Nuri Bilge Ceylan ve Zeki Demirkubuz ile kıyaslanıyorum... Selim Evci Medyatava'ya konuştu

Yönetmen ve senarist Selim Evci’nin dördüncü uzun metraj filmi Savrulan Zaman, 23 Ekim'de Boğaziçi Film Festivali kapsamında Atlas Sinema’sında izleyiciyle buluşacak. Başrolünde Selim Evci ve Özge Gürel’in yer aldığı film, modern zamanda insanın içsel çatışmalarını ve arayışlarını ilişkiler üzerinden ele alıyor. Festivallerdeki yolculuğu devam eden filmin yönetmeni Antalya'daki sonuçlar için "Jüriye kırgınlık diye bir şey olmaz çünkü bu bir yarışma, subjektif bir değerlendirme" dedi.

Google Haberlere Abone ol
Medyatava Özel Nuri Bilge Ceylan ve Zeki Demirkubuz ile kıyaslanıyorum... Selim Evci Medyatava'ya konuştu

GİZEM ERTÜRK / MEDYATAVA

Yönetmen ve senarist Selim Evci’nin dördüncü uzun metraj filmi Savrulan Zamanı MedyaTava'ya değerlendirdi.
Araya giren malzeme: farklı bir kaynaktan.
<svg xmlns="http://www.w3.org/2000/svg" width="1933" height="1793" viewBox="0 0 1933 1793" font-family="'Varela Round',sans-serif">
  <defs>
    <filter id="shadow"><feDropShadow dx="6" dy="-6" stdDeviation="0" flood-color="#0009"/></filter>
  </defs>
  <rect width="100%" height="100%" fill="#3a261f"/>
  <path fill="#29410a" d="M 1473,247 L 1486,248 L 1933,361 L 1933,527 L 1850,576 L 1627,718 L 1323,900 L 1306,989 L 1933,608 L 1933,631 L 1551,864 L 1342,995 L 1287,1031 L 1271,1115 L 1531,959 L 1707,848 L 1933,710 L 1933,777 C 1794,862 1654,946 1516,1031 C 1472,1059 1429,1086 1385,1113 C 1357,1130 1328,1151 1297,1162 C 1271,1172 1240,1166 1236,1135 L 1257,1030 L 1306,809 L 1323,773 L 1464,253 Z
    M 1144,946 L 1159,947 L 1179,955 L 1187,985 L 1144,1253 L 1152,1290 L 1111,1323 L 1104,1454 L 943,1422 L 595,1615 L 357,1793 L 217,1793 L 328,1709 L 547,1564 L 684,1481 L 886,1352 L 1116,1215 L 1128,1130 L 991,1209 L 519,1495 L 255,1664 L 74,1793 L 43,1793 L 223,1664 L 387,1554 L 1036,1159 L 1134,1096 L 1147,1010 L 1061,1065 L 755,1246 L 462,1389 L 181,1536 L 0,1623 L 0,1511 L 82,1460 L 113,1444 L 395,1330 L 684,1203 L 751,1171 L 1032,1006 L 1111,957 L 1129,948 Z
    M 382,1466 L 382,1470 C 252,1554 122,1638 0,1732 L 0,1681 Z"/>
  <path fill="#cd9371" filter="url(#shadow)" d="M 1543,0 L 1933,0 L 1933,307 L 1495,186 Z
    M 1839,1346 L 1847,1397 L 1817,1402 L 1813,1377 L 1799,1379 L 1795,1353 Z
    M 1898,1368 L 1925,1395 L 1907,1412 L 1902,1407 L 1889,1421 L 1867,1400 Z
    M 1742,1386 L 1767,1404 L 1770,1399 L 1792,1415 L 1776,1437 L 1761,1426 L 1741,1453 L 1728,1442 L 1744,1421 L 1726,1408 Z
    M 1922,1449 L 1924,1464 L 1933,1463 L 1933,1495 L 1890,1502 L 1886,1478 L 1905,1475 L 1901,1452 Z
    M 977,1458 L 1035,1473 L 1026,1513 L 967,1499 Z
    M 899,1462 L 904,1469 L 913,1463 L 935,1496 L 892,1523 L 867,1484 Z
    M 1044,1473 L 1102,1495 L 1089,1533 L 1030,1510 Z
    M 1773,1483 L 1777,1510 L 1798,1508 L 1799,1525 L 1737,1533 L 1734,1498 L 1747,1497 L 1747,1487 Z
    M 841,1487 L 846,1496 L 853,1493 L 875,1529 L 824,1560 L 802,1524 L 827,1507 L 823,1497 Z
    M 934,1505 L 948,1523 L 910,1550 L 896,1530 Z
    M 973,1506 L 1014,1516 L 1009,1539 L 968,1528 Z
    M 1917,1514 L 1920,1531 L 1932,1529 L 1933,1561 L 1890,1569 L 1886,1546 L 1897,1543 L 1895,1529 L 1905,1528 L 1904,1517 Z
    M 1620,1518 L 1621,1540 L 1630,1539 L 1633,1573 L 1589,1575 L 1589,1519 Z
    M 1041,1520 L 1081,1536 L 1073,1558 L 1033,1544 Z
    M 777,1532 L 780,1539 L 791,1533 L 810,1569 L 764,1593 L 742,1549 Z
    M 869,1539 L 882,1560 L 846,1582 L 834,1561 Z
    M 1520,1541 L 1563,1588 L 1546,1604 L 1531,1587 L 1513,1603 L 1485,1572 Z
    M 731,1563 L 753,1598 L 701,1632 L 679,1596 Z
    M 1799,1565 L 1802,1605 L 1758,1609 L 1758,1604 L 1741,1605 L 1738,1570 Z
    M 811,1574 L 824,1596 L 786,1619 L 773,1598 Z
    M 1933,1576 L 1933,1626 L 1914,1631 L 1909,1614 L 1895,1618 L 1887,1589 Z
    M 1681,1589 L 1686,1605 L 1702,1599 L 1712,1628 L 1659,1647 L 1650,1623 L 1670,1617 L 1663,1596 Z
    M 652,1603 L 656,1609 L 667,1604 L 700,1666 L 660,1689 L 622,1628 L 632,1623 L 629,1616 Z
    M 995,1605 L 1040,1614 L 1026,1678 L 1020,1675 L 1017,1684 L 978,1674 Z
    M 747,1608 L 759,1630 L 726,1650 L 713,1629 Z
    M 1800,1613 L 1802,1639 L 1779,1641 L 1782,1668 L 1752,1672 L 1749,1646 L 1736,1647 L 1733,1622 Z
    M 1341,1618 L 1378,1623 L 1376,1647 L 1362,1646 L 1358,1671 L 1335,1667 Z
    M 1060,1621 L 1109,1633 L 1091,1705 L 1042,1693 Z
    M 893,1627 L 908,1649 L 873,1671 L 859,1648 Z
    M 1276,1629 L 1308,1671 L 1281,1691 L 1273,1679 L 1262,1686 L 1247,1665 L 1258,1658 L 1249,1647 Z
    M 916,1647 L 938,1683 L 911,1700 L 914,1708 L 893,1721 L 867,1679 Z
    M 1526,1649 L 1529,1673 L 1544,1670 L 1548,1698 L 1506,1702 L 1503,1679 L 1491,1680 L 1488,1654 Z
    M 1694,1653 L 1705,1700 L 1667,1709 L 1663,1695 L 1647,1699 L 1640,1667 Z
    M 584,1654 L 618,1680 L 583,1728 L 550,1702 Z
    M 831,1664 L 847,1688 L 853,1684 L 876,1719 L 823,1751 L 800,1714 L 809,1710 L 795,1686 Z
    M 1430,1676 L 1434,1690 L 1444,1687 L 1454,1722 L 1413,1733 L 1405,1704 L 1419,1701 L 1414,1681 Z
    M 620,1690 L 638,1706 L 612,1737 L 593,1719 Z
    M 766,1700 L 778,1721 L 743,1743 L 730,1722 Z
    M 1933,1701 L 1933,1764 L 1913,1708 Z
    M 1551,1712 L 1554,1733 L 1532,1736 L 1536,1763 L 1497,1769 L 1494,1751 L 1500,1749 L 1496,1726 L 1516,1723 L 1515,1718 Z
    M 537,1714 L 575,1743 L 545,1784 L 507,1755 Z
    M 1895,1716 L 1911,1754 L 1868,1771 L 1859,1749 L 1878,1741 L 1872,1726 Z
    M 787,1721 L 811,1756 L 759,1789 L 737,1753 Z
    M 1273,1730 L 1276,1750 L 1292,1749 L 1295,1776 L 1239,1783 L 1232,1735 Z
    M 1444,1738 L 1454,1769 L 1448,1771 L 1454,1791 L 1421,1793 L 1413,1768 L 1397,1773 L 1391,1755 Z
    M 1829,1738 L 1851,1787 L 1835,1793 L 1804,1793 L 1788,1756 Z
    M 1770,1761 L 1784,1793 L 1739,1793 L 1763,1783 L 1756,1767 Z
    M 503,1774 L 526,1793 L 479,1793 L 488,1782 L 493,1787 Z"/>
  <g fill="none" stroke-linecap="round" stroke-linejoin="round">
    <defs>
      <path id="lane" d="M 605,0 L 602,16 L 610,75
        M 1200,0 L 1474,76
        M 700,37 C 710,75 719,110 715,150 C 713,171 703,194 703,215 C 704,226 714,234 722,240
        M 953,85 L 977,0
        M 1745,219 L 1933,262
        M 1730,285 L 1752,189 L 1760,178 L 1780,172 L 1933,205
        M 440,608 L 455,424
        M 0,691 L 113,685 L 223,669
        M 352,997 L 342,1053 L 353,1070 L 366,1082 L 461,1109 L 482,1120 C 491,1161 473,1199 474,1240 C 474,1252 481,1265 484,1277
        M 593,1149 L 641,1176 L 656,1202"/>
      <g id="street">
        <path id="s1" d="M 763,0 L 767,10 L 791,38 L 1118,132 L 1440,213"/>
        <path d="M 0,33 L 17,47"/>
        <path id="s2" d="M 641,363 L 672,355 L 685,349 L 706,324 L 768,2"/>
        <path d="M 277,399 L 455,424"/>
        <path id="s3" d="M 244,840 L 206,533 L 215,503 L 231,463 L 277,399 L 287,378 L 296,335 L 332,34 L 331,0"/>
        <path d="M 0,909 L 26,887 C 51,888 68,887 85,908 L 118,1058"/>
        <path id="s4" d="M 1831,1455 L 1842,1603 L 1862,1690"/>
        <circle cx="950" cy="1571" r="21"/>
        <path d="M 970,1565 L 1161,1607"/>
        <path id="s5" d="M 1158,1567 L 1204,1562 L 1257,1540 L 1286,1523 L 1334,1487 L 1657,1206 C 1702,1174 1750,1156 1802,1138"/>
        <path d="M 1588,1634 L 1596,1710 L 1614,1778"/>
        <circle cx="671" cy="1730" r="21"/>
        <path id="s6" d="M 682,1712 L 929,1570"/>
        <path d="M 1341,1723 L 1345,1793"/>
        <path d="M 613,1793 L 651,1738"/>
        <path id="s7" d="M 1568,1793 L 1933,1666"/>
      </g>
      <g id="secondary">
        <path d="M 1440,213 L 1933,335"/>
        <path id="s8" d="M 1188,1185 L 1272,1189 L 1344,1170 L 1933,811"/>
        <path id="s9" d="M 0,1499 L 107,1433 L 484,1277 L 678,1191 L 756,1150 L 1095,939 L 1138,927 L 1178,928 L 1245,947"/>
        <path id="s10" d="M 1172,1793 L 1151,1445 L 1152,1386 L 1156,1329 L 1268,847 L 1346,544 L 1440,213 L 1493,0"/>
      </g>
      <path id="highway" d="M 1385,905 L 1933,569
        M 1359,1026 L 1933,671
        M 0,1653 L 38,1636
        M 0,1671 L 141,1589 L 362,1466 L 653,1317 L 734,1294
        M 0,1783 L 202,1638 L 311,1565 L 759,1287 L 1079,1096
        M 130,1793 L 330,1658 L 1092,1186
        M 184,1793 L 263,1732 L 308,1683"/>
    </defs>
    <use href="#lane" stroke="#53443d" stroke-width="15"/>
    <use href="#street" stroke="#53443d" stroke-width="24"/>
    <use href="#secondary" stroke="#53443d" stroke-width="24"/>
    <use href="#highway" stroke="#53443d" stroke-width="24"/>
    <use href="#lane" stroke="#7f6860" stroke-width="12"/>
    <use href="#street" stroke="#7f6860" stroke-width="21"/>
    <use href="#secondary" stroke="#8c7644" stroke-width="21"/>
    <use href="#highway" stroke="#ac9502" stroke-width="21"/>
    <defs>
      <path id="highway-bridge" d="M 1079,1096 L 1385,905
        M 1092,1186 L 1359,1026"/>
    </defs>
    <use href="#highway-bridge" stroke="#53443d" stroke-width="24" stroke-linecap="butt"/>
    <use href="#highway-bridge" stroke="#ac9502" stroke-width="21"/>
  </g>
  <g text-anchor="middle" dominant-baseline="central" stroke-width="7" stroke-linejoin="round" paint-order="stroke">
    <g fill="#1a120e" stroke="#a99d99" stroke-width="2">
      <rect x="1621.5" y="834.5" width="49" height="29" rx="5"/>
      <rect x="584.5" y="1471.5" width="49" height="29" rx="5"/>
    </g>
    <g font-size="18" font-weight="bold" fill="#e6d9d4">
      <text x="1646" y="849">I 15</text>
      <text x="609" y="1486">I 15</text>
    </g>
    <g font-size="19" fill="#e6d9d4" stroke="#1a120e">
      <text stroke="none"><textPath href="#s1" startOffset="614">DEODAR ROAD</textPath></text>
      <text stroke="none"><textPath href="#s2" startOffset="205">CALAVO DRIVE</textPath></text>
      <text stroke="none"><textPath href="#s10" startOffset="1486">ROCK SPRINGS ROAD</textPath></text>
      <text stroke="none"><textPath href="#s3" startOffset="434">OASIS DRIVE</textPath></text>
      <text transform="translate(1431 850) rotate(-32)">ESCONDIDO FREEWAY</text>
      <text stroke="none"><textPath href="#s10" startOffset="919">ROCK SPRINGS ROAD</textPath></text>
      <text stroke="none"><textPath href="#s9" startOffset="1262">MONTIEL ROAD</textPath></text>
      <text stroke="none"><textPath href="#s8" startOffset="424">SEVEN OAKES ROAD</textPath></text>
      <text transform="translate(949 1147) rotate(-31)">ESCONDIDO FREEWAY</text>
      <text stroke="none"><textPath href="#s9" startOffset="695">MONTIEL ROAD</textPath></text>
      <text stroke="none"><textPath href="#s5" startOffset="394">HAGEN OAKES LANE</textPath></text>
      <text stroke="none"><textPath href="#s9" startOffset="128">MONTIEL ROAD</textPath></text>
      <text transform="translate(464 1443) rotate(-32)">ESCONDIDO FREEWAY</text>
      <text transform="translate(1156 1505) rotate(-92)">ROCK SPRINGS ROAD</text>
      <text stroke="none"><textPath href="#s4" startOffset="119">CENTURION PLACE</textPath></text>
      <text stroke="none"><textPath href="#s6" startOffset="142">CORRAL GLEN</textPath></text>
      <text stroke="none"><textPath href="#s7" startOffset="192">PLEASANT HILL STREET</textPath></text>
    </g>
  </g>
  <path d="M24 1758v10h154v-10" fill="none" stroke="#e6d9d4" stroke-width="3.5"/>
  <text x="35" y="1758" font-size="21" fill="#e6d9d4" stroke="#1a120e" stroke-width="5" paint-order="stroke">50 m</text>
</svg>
Evci Altın Portakal için de çarpıcı ifadeler kullandı.

Öncelikle tebrikler. Çok uzun zamandır bu film için yoğun bir mesai harcadığını biliyorum. Ne kadar sürdü hazırlık süreci ve bu fikir aklına ilk ne zaman düştü biraz süreçten bahseder misin?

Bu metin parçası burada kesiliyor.